On residential real estate, he said the housing sales have improved of late but it was only 30 per cent of the pre-Covid-19 level.
“Sales cycles have not collapsed. April was bad but May-June is better,” Nair said, and mentioned about the increased demand from non-resident Indians (NRIs) due to rupee depreciation.
He did not give the sales outlook for the full calendar year 2020 but said the new launches will fall drastically.
Interest rates on home loans are the lowest in 15 years that could drive housing demand, he said.
The real estate developers, who have a stressed balance sheet and no capacity to hold units, are offering 5-7 per cent discount in the mid- and affordable segment and 10-12 per cent in luxury properties, Nair said.
“Room for massive price drop is limited. Many developers are operating on a single-digit margin,” he said.
Nair said housing prices have increased only by around 40 per cent in the past one decade.
“There is a pent-up demand in the housing market.

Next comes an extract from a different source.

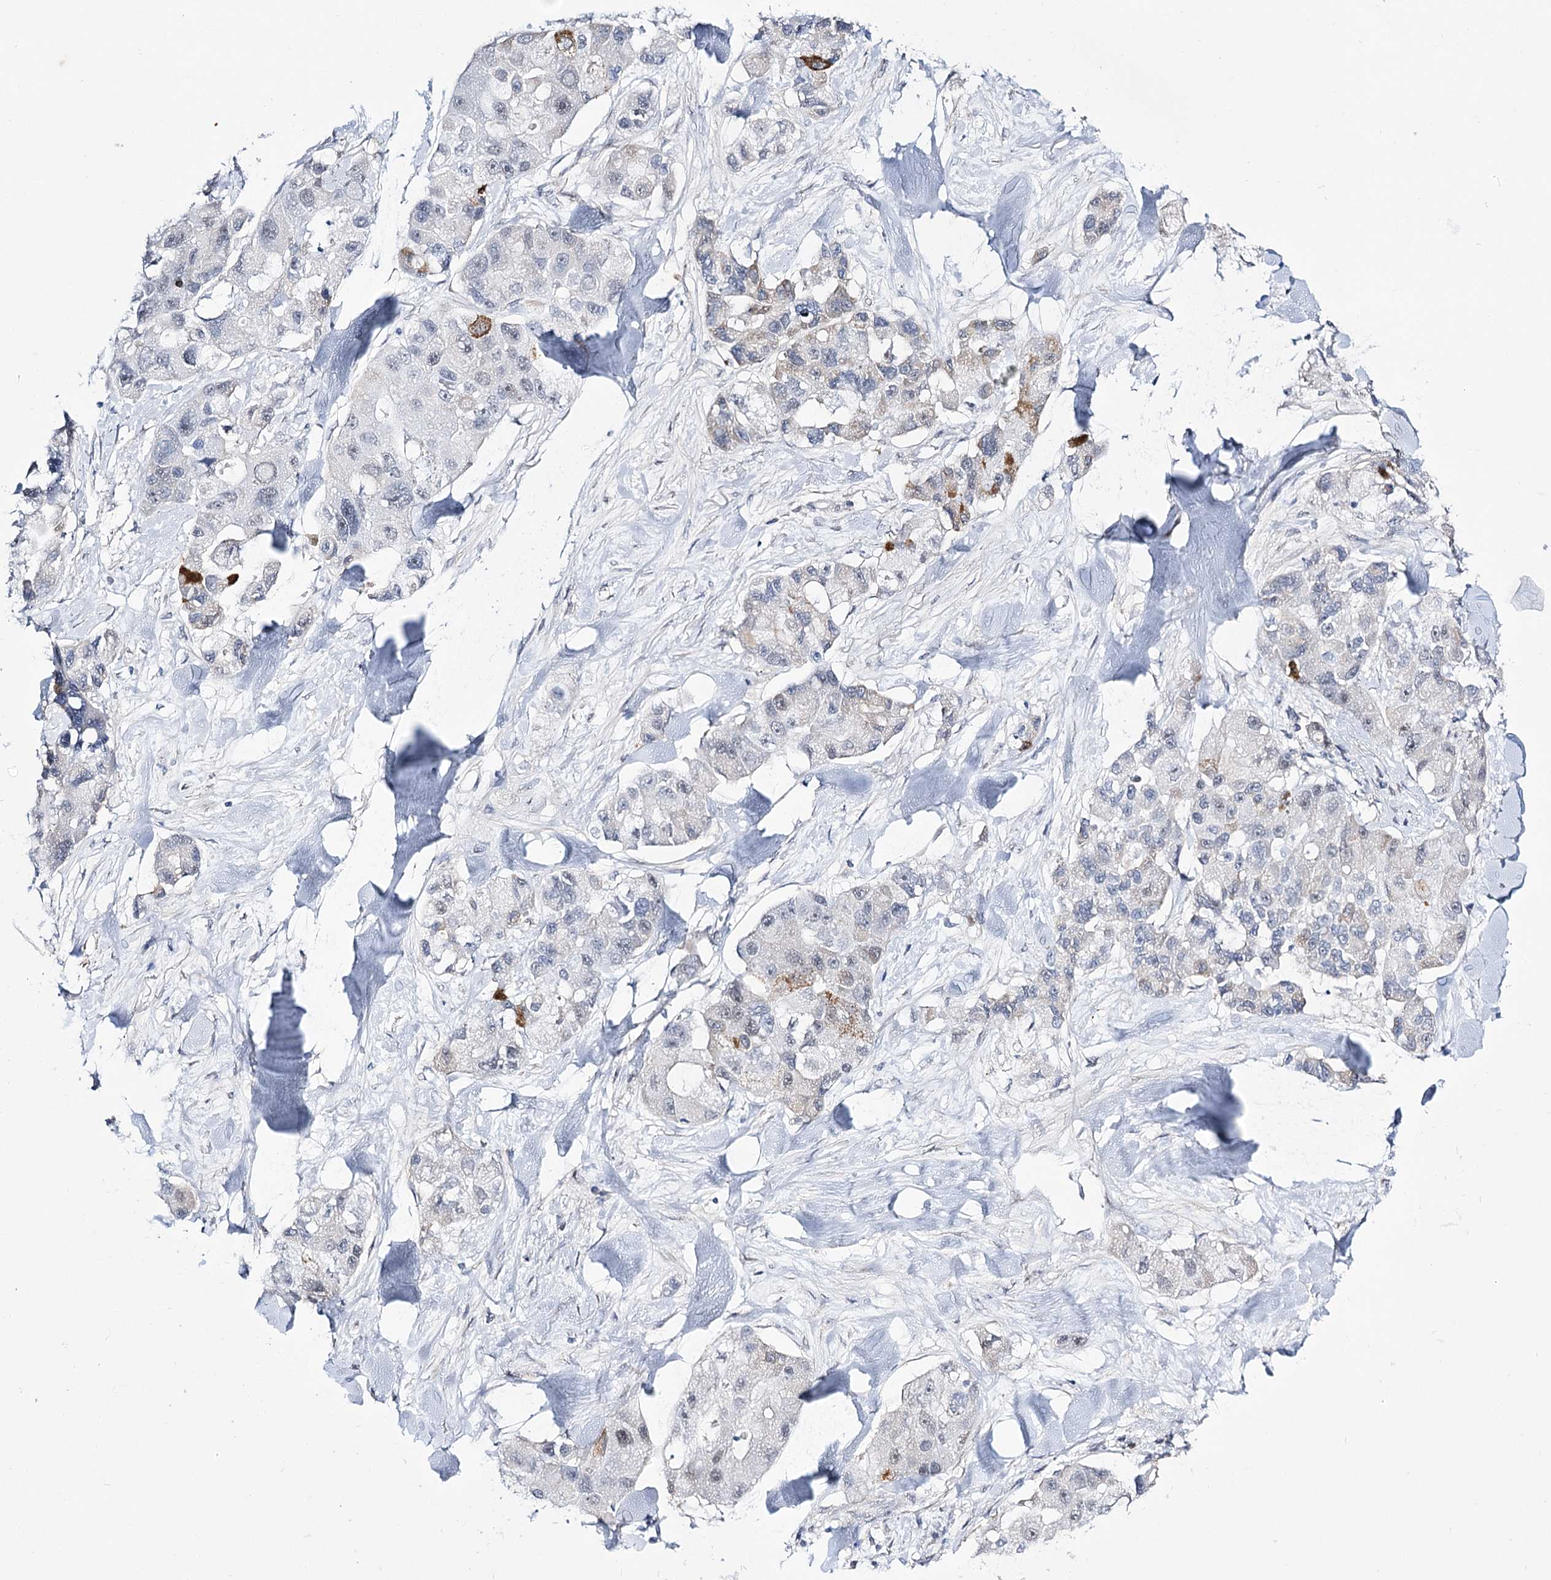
{"staining": {"intensity": "moderate", "quantity": "<25%", "location": "cytoplasmic/membranous"}, "tissue": "lung cancer", "cell_type": "Tumor cells", "image_type": "cancer", "snomed": [{"axis": "morphology", "description": "Adenocarcinoma, NOS"}, {"axis": "topography", "description": "Lung"}], "caption": "This is a histology image of IHC staining of lung cancer (adenocarcinoma), which shows moderate expression in the cytoplasmic/membranous of tumor cells.", "gene": "RBM15B", "patient": {"sex": "female", "age": 54}}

Volatility in the stock market will also prompt people to look at residential properties positively,” he said.
The consultant said the coronavirus pandemic would definitely force developers to change the design of their future residential and commercial projects.
On the retail real estate, Nair said this segment has been the most affected and expected vacancies in shopping malls to rise.
Mall owners and retailers need to be reasonable to tide over this crisis, he added.
Nair said the warehousing and industrial space segment has been least impacted on account of a rise in e-commerce.
The demand for “in-city” warehouses would increase for faster delivery of goods to customers, he said.
Nair said the government’s focus on ‘Make in India’ and possible shift of manufacturing activities from China to India augur well for the warehousing and industrial space asset class.
“This is the best opportunity for India to become a manufacturing hub. We should not miss this,” he said.